Mutter überging diese Frage einfach. »Es hatte mit ihren Büchern zu tun«, fuhr sie fort. »Sie hat im Grunde nur für ihre Bücher gelebt, und ich glaube, sie hat es nie verwunden, dass ich nicht so geworden bin wie sie.«
»Und deshalb hat sie sich in den letzten Jahren ihres Lebens immer mehr darauf versteift, dass du ihr Erbe antreten sollst«, fügte Vater hinzu. »Sie hat geglaubt, dass es Menschen gibt, die mit Büchern reden können.«
»Reden?«, meinte Leonie verstört. »Was soll denn das heißen?«
»Ich fürchte, das wusste sie selbst nicht mehr so genau«, antwortete ihr Vater. Plötzlich wurde seine Stimme weich und jede Spur von Zorn verschwand aus seinem Gesicht. Er setzte sich neben Mutter auf die Couch, winkte Leonie heran und schloss sie sanft in die Arme, als sie neben ihm Platz nahm. »Du hast Recht, Leonie. Wir haben dir nicht die Wahrheit gesagt. Es gibt keinen Bruder in Kanada. Deine Großmutter war einverstanden, an einen Ort zu gehen, wo man sich besser um sie hätte kümmern können. Aber nur unter gewissen Bedingungen, auf die wir ihr zuliebe natürlich eingegangen sind.«
Leonie starrte ihren Vater entsetzt an. Versuchte er ihr etwa auf diese Weise klar zu machen, dass Großmutter reif für die Klapsmühle gewesen war?
»Aber das ist doch nicht wahr!«, protestierte Leonie. »Ich habe gehört, was Großmutter zu Fröhlich gesagt hat.«
»Wenn du mich fragst, dann ist dieser Fröhlich fast genauso verrückt«, sagte Vater und Leonie fuhr mit schriller, sich fast überschlagender Stimme fort: »Und ich habe mit Großmutter gesprochen! Zwei Mal! Sie hat mich gewarnt!«
»Wie meinst du das?«, fragte ihre Mutter alarmiert.
»In der Nacht!«, antwortete Leonie erregt.
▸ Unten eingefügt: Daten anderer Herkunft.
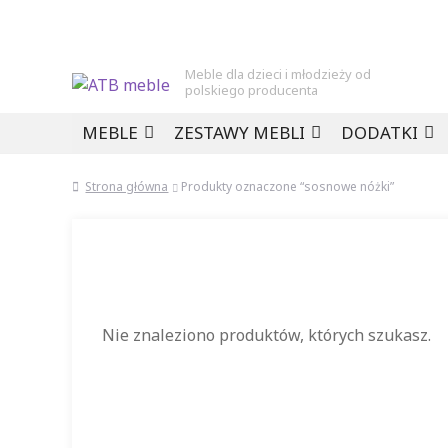
Meble dla dzieci i młodzieży od
polskiego producenta
Przejdź
Przejdź
MEBLE
ZESTAWY MEBLI
DODATKI
do
do
nawigacji
treści
Strona główna
Produkty oznaczone “sosnowe nóżki”
Nie znaleziono produktów, których szukasz.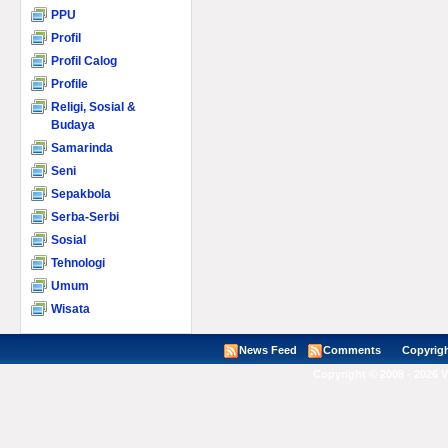
PPU
Profil
Profil Calog
Profile
Religi, Sosial &
Budaya
Samarinda
Seni
Sepakbola
Serba-Serbi
Sosial
Tehnologi
Umum
Wisata
News Feed
Comments
Copyright ©
Copyright © 2008 - 2026 V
Noch bevor sie die Worte aussprach, spürte sie, dass es ein Fehler war, aber sie konnte einfach nicht mehr aufhören. »Ich habe sie im Spiegel gesehen, gestern Nacht. Und dann noch einmal, heute Morgen auf der Terrasse!«
»Aber das ist nicht möglich, Liebling«, meinte ihre Mutter sanft. »Ich weiß, man will es einfach nicht wahrhaben, weil es so wehtut. Aber sie ist tot. Du kannst nicht mit ihr gesprochen haben.«
»Es war ihr Geist«, behauptete Leonie. »Ich habe mit ihrem Geist gesprochen! Sie hat mich gewarnt! Sie hat gesagt, dass du es nicht tun darfst, weil sonst etwas Schreckliches geschieht!«
Ihre Eltern antworteten nicht. Das mussten sie auch nicht. Die Art, wie sie sie ansahen, verriet genug.
Leonie riss sich los, sprang auf und rannte so schnell in ihr Zimmer hinauf, wie sie nur konnte.
Die Stimme aus dem Jenseits
Es wurde der bisher schlimmste Tag ihres Lebens. Leonie verbrachte die Zeit bis zum Anbruch der Dämmerung nahezu ausnahmslos in ihrem Zimmer, das sie nur ein einziges Mal verließ, um ins Bad zu gehen. Jemand - vermutlich ihr Vater - hatte die Scherben des Spiegels aus dem Waschbecken entfernt, den sie in dem sinnlosen Versuch zerschlagen hatte, die Vision ihrer Großmutter festzuhalten. Mittlerweile hing sogar ein anderer Spiegel dort, doch Leonie wagte es nicht, nach unten zu gehen und danach zu fragen, sondern kehrte niedergeschlagen in ihr Zimmer zurück.